**Task details**
Retype the abstract on moxifloxacin use and efficacy for Mycoplasma genitalium word for word, without changing anything.

**Excerpt provided**
Background: We assessed trends in moxifloxacin-use and efficacy for MG over a decade at Melbourne Sexual Health Centre (MSHC). Specific Mycoplasma genitalium (MG) mutations, namely ParC-S83I, have been associated with moxifloxacin failure. In 2024 MSHC introduced ParC-S83 testing, recommending moxifloxacin for ParC-S83 wildtype infections and alternative regimens if the ParC-S83I mutation was detected. We present preliminary impacts of ParC-S83 testing on moxifloxacin-use and efficacy.

Methods: Clients with MG from 2015-2024 were treated with doxycycline preceding macrolide-resistance guided azithromycin or moxifloxacin. Clients with a test-of-cure 14-90 days after completing moxifloxacin who reported >50% adherence and no condomless sex prior to test-of-cure were eligible for efficacy analyses. Proportions with 95% confidence intervals (CIs) were calculated for moxifloxacin-use and efficacy, with trends assessed by logistic regression. Moxifloxacin-use and efficacy were compared in the 12-months before and after introduction of the ParC-S83 assay.

**Given information**

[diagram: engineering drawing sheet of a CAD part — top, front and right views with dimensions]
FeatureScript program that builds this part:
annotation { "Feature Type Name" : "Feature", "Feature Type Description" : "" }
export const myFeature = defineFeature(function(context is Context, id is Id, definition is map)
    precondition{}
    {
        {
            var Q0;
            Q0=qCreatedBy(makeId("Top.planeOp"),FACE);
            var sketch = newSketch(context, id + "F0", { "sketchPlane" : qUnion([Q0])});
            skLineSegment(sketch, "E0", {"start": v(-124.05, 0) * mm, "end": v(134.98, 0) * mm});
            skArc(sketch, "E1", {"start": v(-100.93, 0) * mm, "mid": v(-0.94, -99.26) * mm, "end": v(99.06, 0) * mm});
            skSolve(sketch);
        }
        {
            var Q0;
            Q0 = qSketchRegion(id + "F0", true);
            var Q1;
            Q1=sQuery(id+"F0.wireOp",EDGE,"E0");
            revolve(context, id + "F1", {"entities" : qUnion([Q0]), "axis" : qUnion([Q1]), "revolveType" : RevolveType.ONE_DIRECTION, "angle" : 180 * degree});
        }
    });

**Your response**
Background: We assessed trends in moxifloxacin-use and efficacy for MG over a decade at Melbourne Sexual Health Centre (MSHC). Specific Mycoplasma genitalium (MG) mutations, namely ParC-S83I, have been associated with moxifloxacin failure. In 2024 MSHC introduced ParC-S83 testing, recommending moxifloxacin for ParC-S83 wildtype infections and alternative regimens if the ParC-S83I mutation was detected. We present preliminary impacts of ParC-S83 testing on moxifloxacin-use and efficacy.

Methods: Clients with MG from 2015-2024 were treated with doxycycline preceding macrolide-resistance guided azithromycin or moxifloxacin. Clients with a test-of-cure 14-90 days after completing moxifloxacin who reported >50% adherence and no condomless sex prior to test-of-cure were eligible for efficacy analyses. Proportions with 95% confidence intervals (CIs) were calculated for moxifloxacin-use and efficacy, with trends assessed by logistic regression. Moxifloxacin-use and efficacy were compared in the 12-months before and after introduction of the ParC-S83 assay.